I was 9, sitting in the van realizing I had to pick something. That I had to pick a life.
And I couldn’t handle it. So I ran. Until I couldn’t anymore. The moment comes at a different time for everyone. Mine came right before my 25th birthday.
In a relationship, finally ready to stay, they weren’t. They kept running. They cracked me open and left me by the ocean. I didn’t think I could feel any worse, so I let my feelings, my trauma, my childhood catch me. Moment by moment, I met them, I felt them, I let them go. I wept. I walked through the forest. I swam in the Pacific. I smoked a lot of weed. The thousands of pounds I was carrying on my shoulders slipped off, one by one.
Through therapy, through working through my trauma, through not expecting a child to have the skills to navigate the awful experiences happening to them, through time, through effort, through safety found in others, through love, I set myself free.
People ask us all the time about what we give up to live the way we do. “How do you do it? Don’t you want kids? A house?” It’s hard to help someone understand that we’re not not choosing to do those things.
We’re just choosing to live the life that’s in front of us, instead of the ones we were told to live. That our choices aren't an indictment of the choices they've made. That if they feel they are, it says nothing of us and volumes about them.

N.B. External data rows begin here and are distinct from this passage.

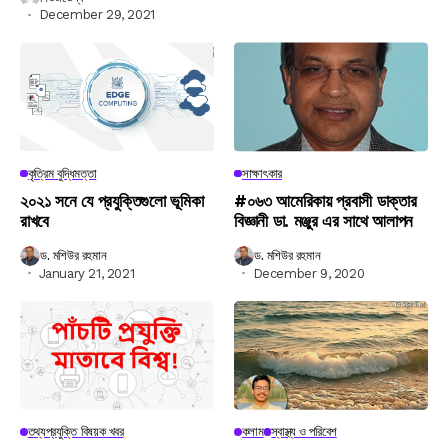
December 29, 2021
কৃত্রিম বুদ্ধিমত্তা
সাক্ষাৎকার
২০২১ সনে যে প্রযুক্তিগুলো ভূমিকা
#০৬৩ আমেরিকায় প্রবাসী ডাক্তার
রাখবে
বিজ্ঞানী ডা. মঞ্জুর এর সাথে আলাপন
ড. মশিউর রহমান
ড. মশিউর রহমান
January 21, 2021
December 9, 2020
তথ্যপ্রযুক্তি বিষয়ক খবর
কলাম
স্বাস্থ্য ও পরিবেশ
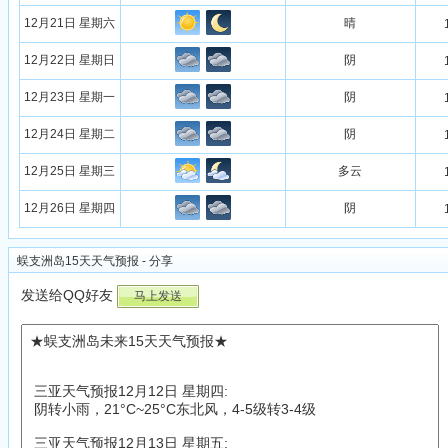
12月21日 星期六
晴
12月22日 星期日
阴
12月23日 星期一
阴
12月24日 星期二
阴
12月25日 星期三
多云
12月26日 星期四
阴
蜈支洲岛15天天气预报 - 分享
发送给QQ好友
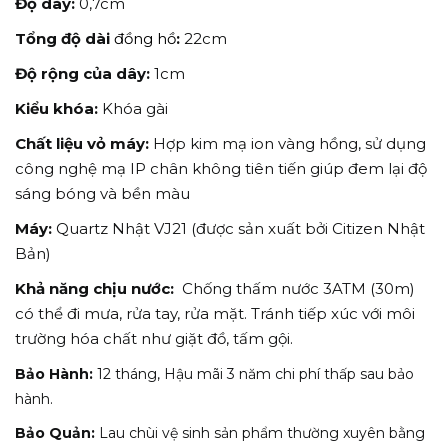
Độ dày:
0,7cm
Tổng độ dài
đồng hồ
:
22cm
Độ rộng của dây:
1cm
Kiểu khóa:
Khóa gài
Chất liệu vỏ máy:
Hợp kim mạ ion vàng hồng, sử dụng
công nghệ mạ IP chân không tiên tiến giúp đem lại độ
sáng bóng và bền màu
Máy:
Quartz Nhật VJ21 (được sản xuất bởi Citizen Nhật
Bản)
Khả năng chịu nước:
Chống thấm nước 3ATM (30m)
có thể đi mưa, rửa tay, rửa mặt. Tránh tiếp xúc với môi
trường hóa chất như giặt đồ, tấm gội.
Bảo Hành:
12 tháng, Hậu mãi 3 năm chi phí thấp sau bảo
hành.
Bảo Quản:
Lau chùi vệ sinh sản phẩm thường xuyên bằng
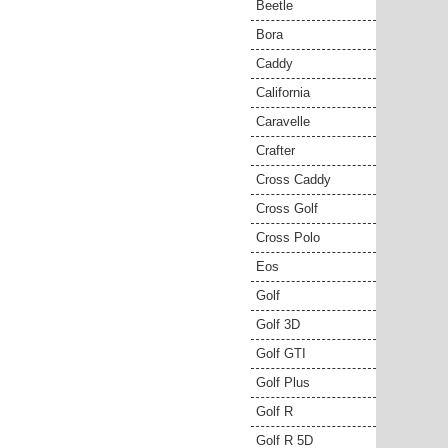
Beetle
Bora
Caddy
California
Caravelle
Crafter
Cross Caddy
Cross Golf
Cross Polo
Eos
Golf
Golf 3D
Golf GTI
Golf Plus
Golf R
Golf R 5D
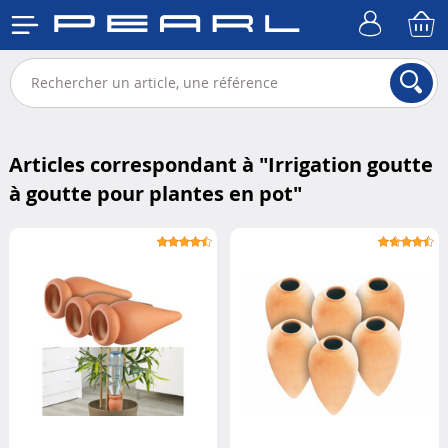
Articles correspondant à "
Irrigation goutte
à goutte pour plantes en pot
"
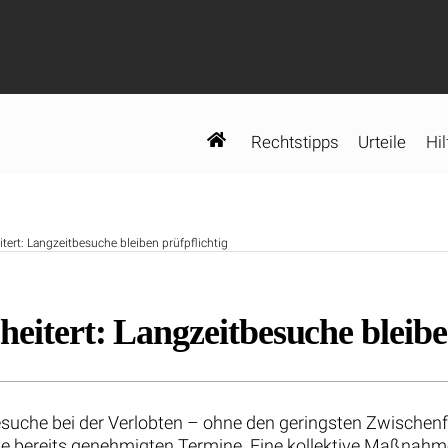
Rechtstipps
Urteile
Hil
ert: Langzeitbesuche bleiben prüfpflichtig
eitert: Langzeitbesuche bleibe
suche bei der Verlobten – ohne den geringsten Zwischenfal
lle bereits genehmigten Termine. Eine kollektive Maßnahm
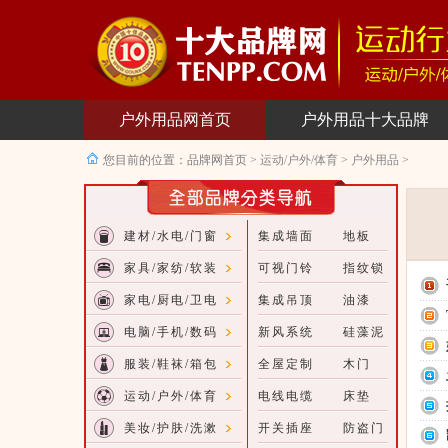
户外用品网首页
户外用品十大品牌
您目前的位置：
品牌网首页
>
运动/户外/体育
>
户外用品
>
建材/水电/门窗
集成墙面
地板
家具/家纺/软装
可视门铃
指纹锁
家电/厨电/卫电
集成吊顶
油漆
电脑/手机/数码
新风系统
硅藻泥
服装/鞋袜/箱包
全屋定制
木门
运动/户外/体育
电线电缆
床垫
美妆/护肤/洗漱
开关插座
防盗门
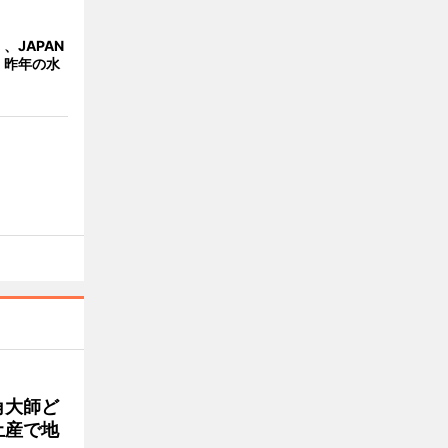
、JAPAN
 昨年の水
角大師ど
土産で地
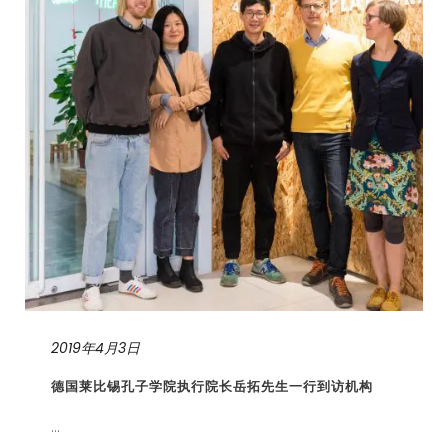
2019年4月3日
德国莱比锡孔子学院执行院长岳拓先生一行到访机构
...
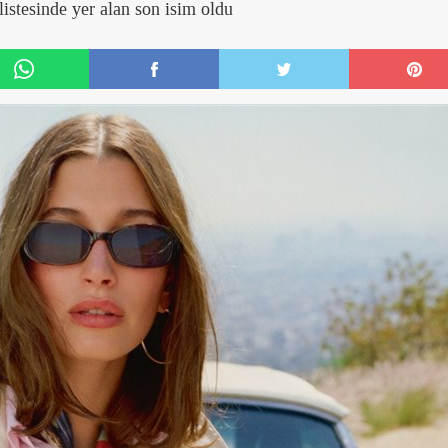
listesinde yer alan son isim oldu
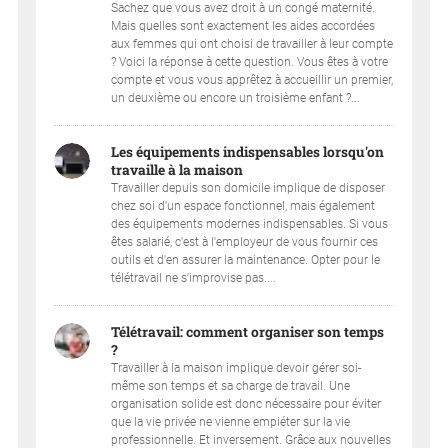
Sachez que vous avez droit à un congé maternité.
Mais quelles sont exactement les aides accordées
aux femmes qui ont choisi de travailler à leur compte
? Voici la réponse à cette question. Vous êtes à votre
compte et vous vous apprêtez à accueillir un premier,
un deuxième ou encore un troisième enfant ?...
Les équipements indispensables lorsqu'on
travaille à la maison
Travailler depuis son domicile implique de disposer
chez soi d'un espace fonctionnel, mais également
des équipements modernes indispensables. Si vous
êtes salarié, c'est à l'employeur de vous fournir ces
outils et d'en assurer la maintenance. Opter pour le
télétravail ne s'improvise pas....
Télétravail: comment organiser son temps
?
Travailler à la maison implique devoir gérer soi-
même son temps et sa charge de travail. Une
organisation solide est donc nécessaire pour éviter
que la vie privée ne vienne empiéter sur la vie
professionnelle. Et inversement. Grâce aux nouvelles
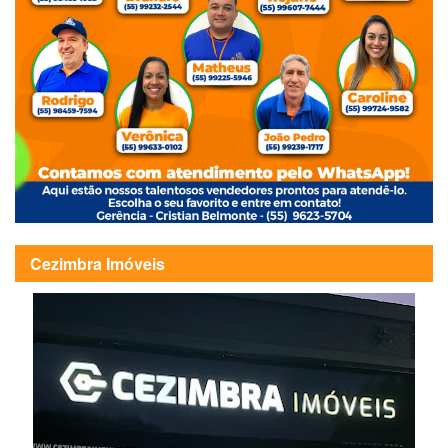
Cezimbra Imóveis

I’m nine and I’m free. I’m 32 and I’m not running anymore. All the lives I gave up pale in comparison to the life I’ve built for myself. I can do anything I want.
And I want this.
TACO TOTAL — 1500/2021
This Week’s Taco Total — 37
August Taco Total — 140
Did I eat one less taco at lunch over the weekend so I'd hit 37 tacos on the week and have a nice, even number for the total? Yes. Was it on purpose? No. I just didn't cook enough filling.
After the hurricane in the early morning, my taqueria of choice was one of the only restaurants open the day of the storm. It was between a one to two hour wait for tacos. The line went a block or two down the street at all times. Those tacos hit the spot like a taco never has.